"Des droits pour tous" : plusieurs dizaines de personnes occupent un bâtiment dans le IXe arrondissement

Publié le Mis à jour le
Écrit par Emmanuèle Bailly avec AFP

Des locaux inoccupés dans le IXe arrondissement ont été investis lundi 18 avril en milieu d'après-midi par plusieurs dizaines de sans-papiers et leurs soutiens. Ce lieu a vocation à être "l'ambassade des immigrés", explique un collectif.

À l'origine de cette mobilisation, le collectif La Chapelle debout qui vient en aide aux sans-papiers et réclame des droits et des logements dignes pour tous.

Lundi après-midi, les migrants et militants soutenant les sans-papiers sont entrés dans ces anciens bureaux de la rue Saulnier, vides depuis trois ans. Ils ont occupé les étages et déployé une banderole sur laquelle on pouvait lire "Non au racisme ! Egalité" ou encore "Migrants' life matter". Dehors, une vingtaine de militants d'Extinction Rebellion étaient venus les soutenir.

Abouakar (prénom d'emprunt), 36 ans, originaire de Mauritanie, sans-papiers en France depuis trois ans, explique à l'AFP combien "c'est dur" d'être "dans la rue", "sans travail", dans la "débrouille". "Soutenez notre lutte !", lance-t-il.

Un jeune éthiopien de 27 ans témoigne : "toute ma famille a été tuée en Ethiopie". Il "veut une vie normale, une vie digne pour pouvoir travailler", explique-t-il.

Ce lieu a vocation à être "l'ambassade des immigrés",  explique Nestor (prénom d'emprunt), membre du collectif La Chapelle debout. "L'idée est que les gens à la rue puissent avoir un toit sur la tête et qu'ils s'organisent", afin d'obtenir des droits, dit-il, regrettant les années "perdues" dans "des procédures qui n'aboutissent pas".

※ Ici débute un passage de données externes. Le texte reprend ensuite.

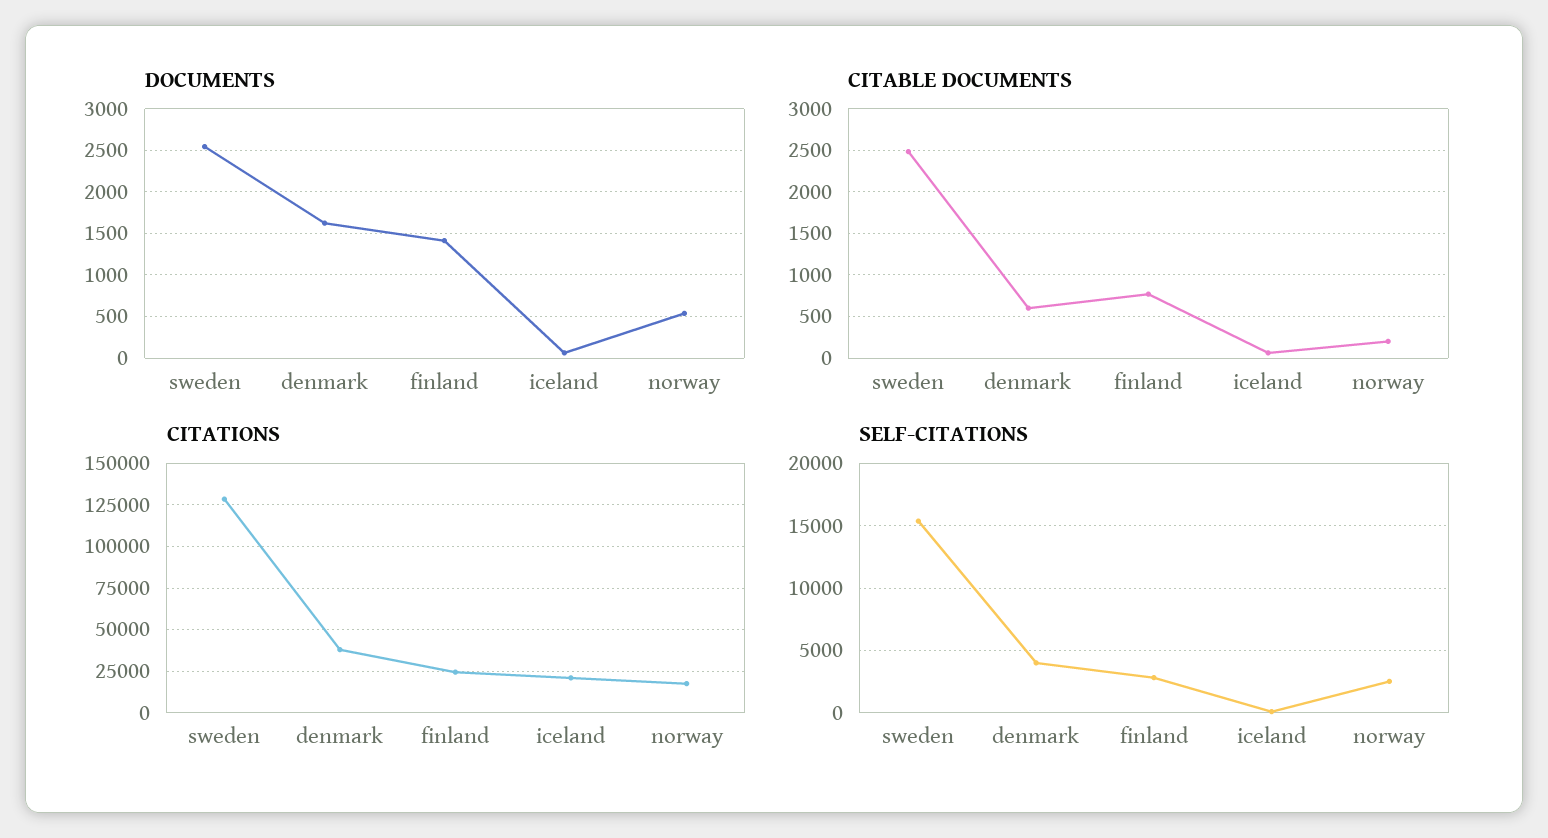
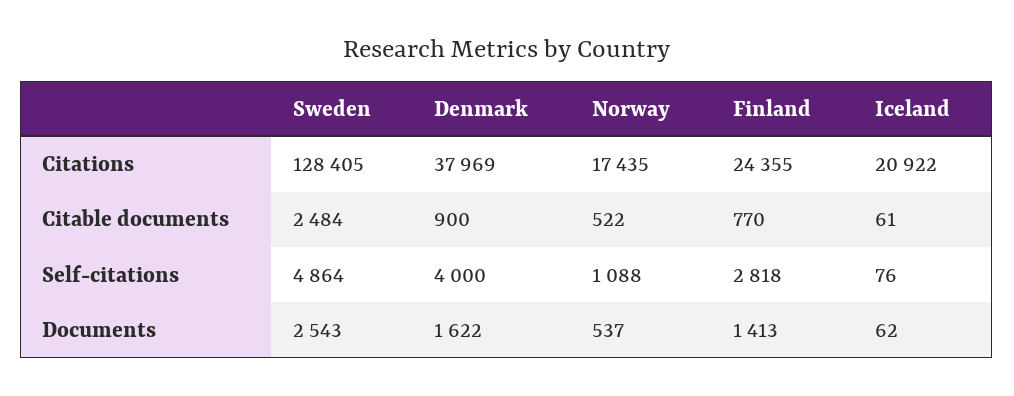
CITABLE DOCUMENTS, denmark: 600 -> 900
CITABLE DOCUMENTS, norway: 200 -> 522
SELF-CITATIONS, sweden: 15500 -> 4864
SELF-CITATIONS, norway: 2500 -> 1088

"La preuve par l'Ukraine !"

Les membres du collectif pointent l'effort considérable qui a été mis en place en France pour accueillir les Ukrainiens contraints de quitter leur pays en guerre. "En tant que collectif qui lutte pour les papiers et les logements pour tous, on est très heureux que les Ukrainiens reçoivent ça. On dit même "la preuve par l'Ukraine !".

"C'est possible en deux semaines de mettre tout un système d'hébergement, de donner des papiers à tout le monde, de donner des transports gratuits pour tout le monde", ajoute Nestor. "On espère que ça va ouvrir la porte" à tous, a-t-il affirmé, rappelant le cas de Somaliens, Erythréens, Ethiopiens, "qui ont fui des conflits" ou "des famines".

Quelques membres des forces de l'ordre, venus peu après l'arrivée des militants, ont observé l'occupation depuis la rue. En juillet 2019, plusieurs centaines de sans-papiers et leurs soutiens avaient brièvement occupé le Panthéon à Paris pour réclamer leur régularisation, à l'initiative notamment de ce même collectif.